Para sahabat yang menuliskan Alquran di antaranya adalah Abu Bakar as-Siddiq, Umar bin Khattab, Usman bin Affan, Ali bin Abu Thalib, Amir bin Fuhairah, Zaid bin Tsabit, Ubay bin Ka’ab, Muawaiyah bin Abu Sufyan, Zubair bin Awwam, Khalid bin Walid, dan Amr bin Ash. Mereka juga menulis untuk disimpan sendiri.
Saat itu sudah ada banyak tulisan, namun belum disatukan dalam sebuah mushaf atau dijilid dalam satu kesatuan.

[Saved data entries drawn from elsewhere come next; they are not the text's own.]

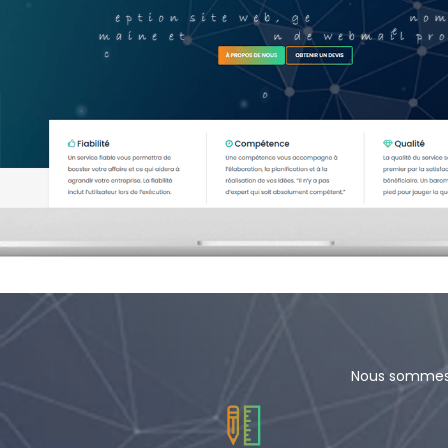
Nous sommes u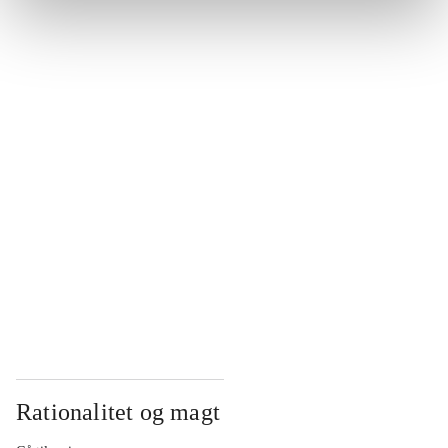
...
...
...
...
...
Rationalitet og magt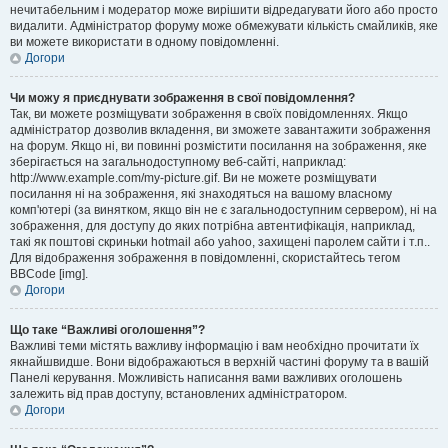
нечитабельним і модератор може вирішити відредагувати його або просто
видалити. Адміністратор форуму може обмежувати кількість смайликів, яке
ви можете використати в одному повідомленні.
Догори
Чи можу я приєднувати зображення в свої повідомлення?
Так, ви можете розміщувати зображення в своїх повідомленнях. Якщо
адміністратор дозволив вкладення, ви зможете завантажити зображення
на форум. Якщо ні, ви повинні розмістити посилання на зображення, яке
зберігається на загальнодоступному веб-сайті, наприклад:
http://www.example.com/my-picture.gif. Ви не можете розміщувати
посилання ні на зображення, які знаходяться на вашому власному
комп'ютері (за винятком, якщо він не є загальнодоступним сервером), ні на
зображення, для доступу до яких потрібна автентифікація, наприклад,
такі як поштові скриньки hotmail або yahoo, захищені паролем сайти і т.п..
Для відображення зображення в повідомленні, скористайтесь тегом
BBCode [img].
Догори
Що таке “Важливі оголошення”?
Важливі теми містять важливу інформацію і вам необхідно прочитати їх
якнайшвидше. Вони відображаються в верхній частині форуму та в вашій
Панелі керування. Можливість написання вами важливих оголошень
залежить від прав доступу, встановлених адміністратором.
Догори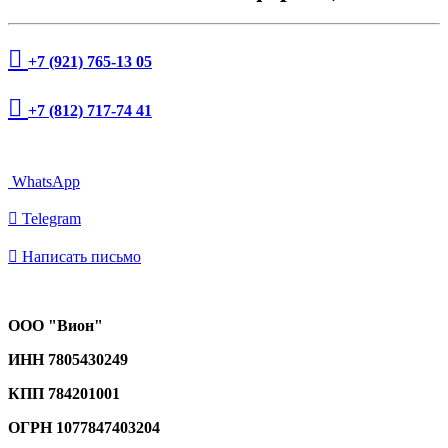

+7 (921) 765-13 05

+7 (812) 717-74 41
WhatsApp

Telegram

Написать письмо
ООО "Вион"
ИНН
7805430249
КПП 784201001
ОГРН
1077847403204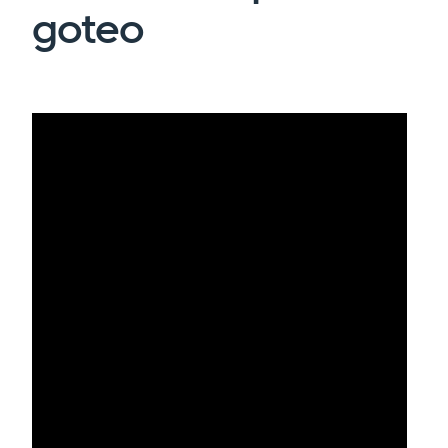
goteo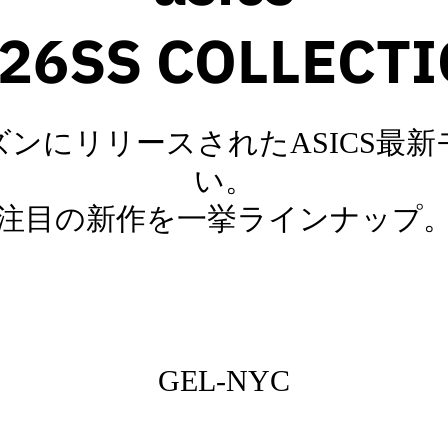
26SS COLLECT
シーズンにリリースされたASICS最
い。
注目の新作を一挙ラインナップ
GEL-NYC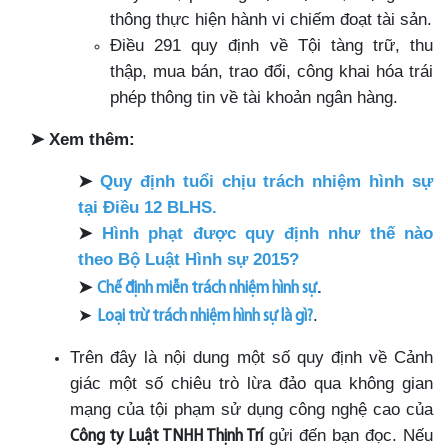
thông thực hiện hành vi chiếm đoạt tài sản.
Điều 291 quy định về Tội tàng trữ, thu
thập, mua bán, trao đổi, công khai hóa trái
phép thông tin về tài khoản ngân hàng.
➤
Xem thêm:
➤
Quy định tuổi chịu trách nhiệm hình sự
tại Điều 12 BLHS
.
➤
Hình phạt được quy định như thế nào
theo Bộ Luật Hình sự 2015?
➤
.
Chế định miễn trách nhiệm hình sự
➤
.
Loại trừ trách nhiệm hình sự là gì?
Trên đây là nội dung một số quy định về Cảnh
giác một số chiêu trò lừa đảo qua không gian
mạng của tội phạm sử dụng công nghệ cao của
gửi đến bạn đọc. Nếu
Công ty Luật TNHH Thịnh Trí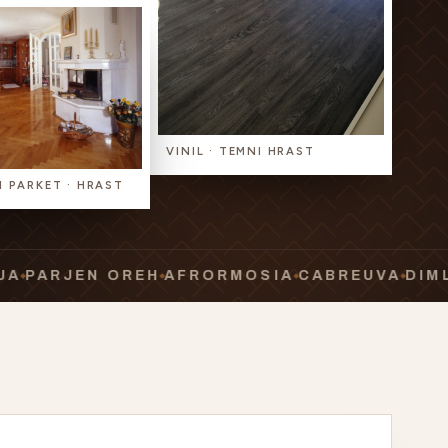
VINIL · TEMNI HRAST
 PARKET · HRAST
JEN OREH
AFRORMOSIA
CABREUVA
DIMLJEN H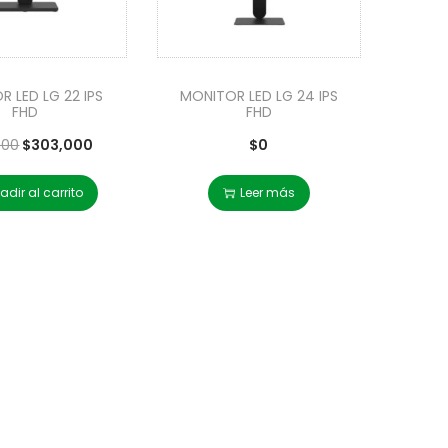
 LED LG 22 IPS
MONITOR LED LG 24 IPS
FHD
FHD
000
$
303,000
$
0
adir al carrito
Leer más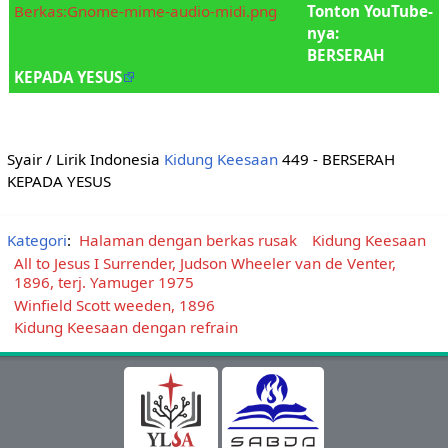
Berkas:Gnome-mime-audio-midi.png
Tonton YouTube-
nya:
BERSERAH
KEPADA YESUS
Syair / Lirik Indonesia
Kidung Keesaan
449 - BERSERAH
KEPADA YESUS
Kategori
:
Halaman dengan berkas rusak
Kidung Keesaan
All to Jesus I Surrender, Judson Wheeler van de Venter,
1896, terj. Yamuger 1975
Winfield Scott weeden, 1896
Kidung Keesaan dengan refrain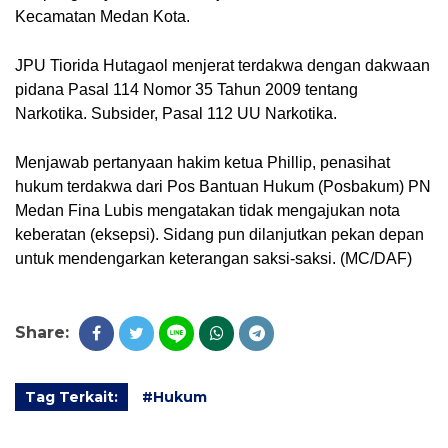
Kecamatan Medan Kota.
JPU Tiorida Hutagaol menjerat terdakwa dengan dakwaan
pidana Pasal 114 Nomor 35 Tahun 2009 tentang
Narkotika. Subsider, Pasal 112 UU Narkotika.
Menjawab pertanyaan hakim ketua Phillip, penasihat
hukum terdakwa dari Pos Bantuan Hukum (Posbakum) PN
Medan Fina Lubis mengatakan tidak mengajukan nota
keberatan (eksepsi). Sidang pun dilanjutkan pekan depan
untuk mendengarkan keterangan saksi-saksi. (MC/DAF)
Share:
Tag Terkait:
#Hukum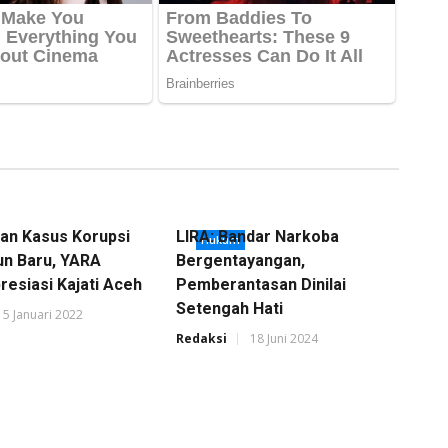
an Kasus Korupsi
LIRA: Bandar Narkoba
Hukum
un Baru, YARA
Bergentayangan,
resiasi Kajati Aceh
Pemberantasan Dinilai
Setengah Hati
15 Januari 2022
Redaksi
18 Juni 2024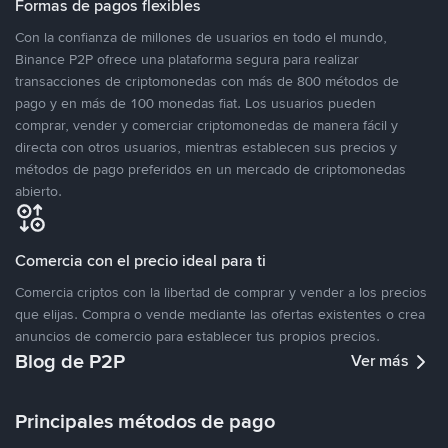
Formas de pagos flexibles
Con la confianza de millones de usuarios en todo el mundo,
Binance P2P ofrece una plataforma segura para realizar
transacciones de criptomonedas con más de 800 métodos de
pago y en más de 100 monedas fiat. Los usuarios pueden
comprar, vender y comerciar criptomonedas de manera fácil y
directa con otros usuarios, mientras establecen sus precios y
métodos de pago preferidos en un mercado de criptomonedas
abierto.
Comercia con el precio ideal para ti
Comercia criptos con la libertad de comprar y vender a los precios
que elijas. Compra o vende mediante las ofertas existentes o crea
anuncios de comercio para establecer tus propios precios.
Blog de P2P
Ver más
Principales métodos de pago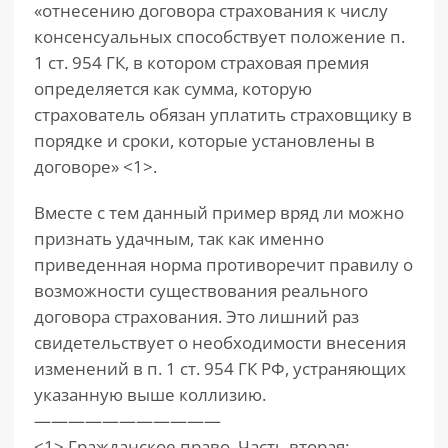
«отнесению договора страхования к числу
консенсуальных способствует положение п.
1 ст. 954 ГК, в котором страховая премия
определяется как сумма, которую
страхователь обязан уплатить страховщику в
порядке и сроки, которые установлены в
договоре» <1>.
Вместе с тем данный пример вряд ли можно
признать удачным, так как именно
приведенная норма противоречит правилу о
возможности существования реального
договора страхования. Это лишний раз
свидетельствует о необходимости внесения
изменений в п. 1 ст. 954 ГК РФ, устраняющих
указанную выше коллизию.
———————————
<1> Гражданское право. Часть вторая: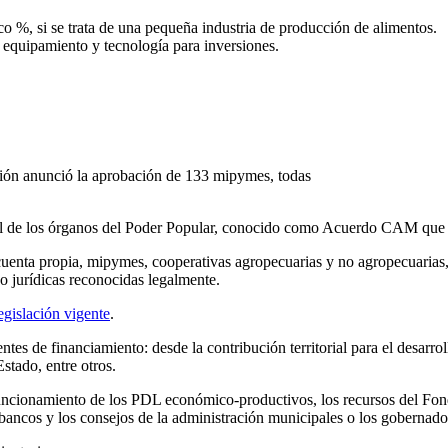
co %, si se trata de una pequeña industria de producción de alimentos.
 equipamiento y tecnología para inversiones.
ción anunció la aprobación de 133 mipymes, todas
cal de los órganos del Poder Popular, conocido como Acuerdo CAM que 
 cuenta propia, mipymes, cooperativas agropecuarias y no agropecuarias,
 o jurídicas reconocidas legalmente.
egislación vigente
.
tes de financiamiento: desde la contribución territorial para el desarrol
Estado, entre otros.
ncionamiento de los PDL económico-productivos, los recursos del Fondo
ancos y los consejos de la administración municipales o los gobernadore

Setelah Rasulullah wafat dan Abu Bakar terpilih menjadi khalifah pertama, tulisan yang dituliskan pada sejumlah media itu masih tersimpan di rumah Rasulullah.
Hingga kemudian, terjadi peristiwa tragis dalam Perang Yamamah. Saat itu, sebanyak 70 sahabat yang hafal Alquran gugur. Muncul kekhawatiran jika kelak perang berkecamuk, akan banyak lagi sahabat yang hafal Alquran wafat. Akhirnya, Umar menyarankan Khalifah Abu Bakar menyusun tulisan-tulisan Alquran dalam satu mushaf.
Semula Abu Bakar keberatan dengan usulan Umar namun akhirnya sepakat. Beberapa orang ditugasi untuk mengemban amanat ini, yaitu Zaid bin Tsabit sebagai ketua, dibantu Ali bin Thalib, Ubay bin Ka’ab, dan Usman bin Affan. Saat menjalankan tugasnya, Zaid berpedoman pada tulisan di rumah Rasulullah.
Artinya, ia menghimpun surah dan ayat sesuai dengan apa yang telah dilakukan Rasulullah. Ia menuliskannya pada lembaran-lembaran kertas hingga disatukan dalam satu mushaf dan disimpan di rumah Abu Bakar hingga ia mangkat. Waktu Umar menjadi khalifah, mushaf itu selalu dalam pe ngawasannya.
Setelah ia wafat, mushaf disimpan di rumah putri Rasulullah, Hafsah. Ketika Usman memegang tampuk pimpinan, ia membentuk sebuah panitia yang bertugas menyalin mushaf yang ada di rumah Hafsah dan menyeragamkan dialeknya, dikenal de ngan mushaf Usmani. Panitia yang dibentuk Usman membuat lima salinan.
Satu mushaf disimpan di Madinah, yang pada masa berikutnya masyhur sebagai mushaf al-Imam. Empat mushaf lainnya dikirim ke Makkah, Suriah, Basra, dan Kufah. Terkait dengan penerjemahan Alquran, pada awal abad ke-8 cendekiawan Muslim Abu Hanifah mengklaim yang pertama kali membolehkan membaca al-Fatihah dengan bahasa Persia.
Menurut The Oxford Encyclopedia of the Modern Islamic World, seiring berjayanya kembali budaya di Iran, pada abad ke-11 dilakukan penerjemahan penuh teks Alquran dari bahasa Arab ke Persia. Pada masa kontemporer, muncul Abdullah Yusuf Ali yang menerjemahkannya ke dalam bahasa Inggris.
Juga ada tokoh reformasi Pakistan, Sayyid Abu al-A’la Maududi yang melakukan penerjemahan ke dalam bahasa Urdu serta cendekiawan Muslim dari Indonesia, Hamka, ke dalam bahasa Indonesia. Ada sejumlah tujuan penerjemahan, yaitu untuk memajukan dakwah dan agar teks teks Alquran dapat dipahami orang yang tak bisa berbahasa Arab. Selain itu, penerjemahan merupakan langkah tandingan terhadap misionaris dan orientalis yang melakukan penerjemahan untuk rezim kolonial.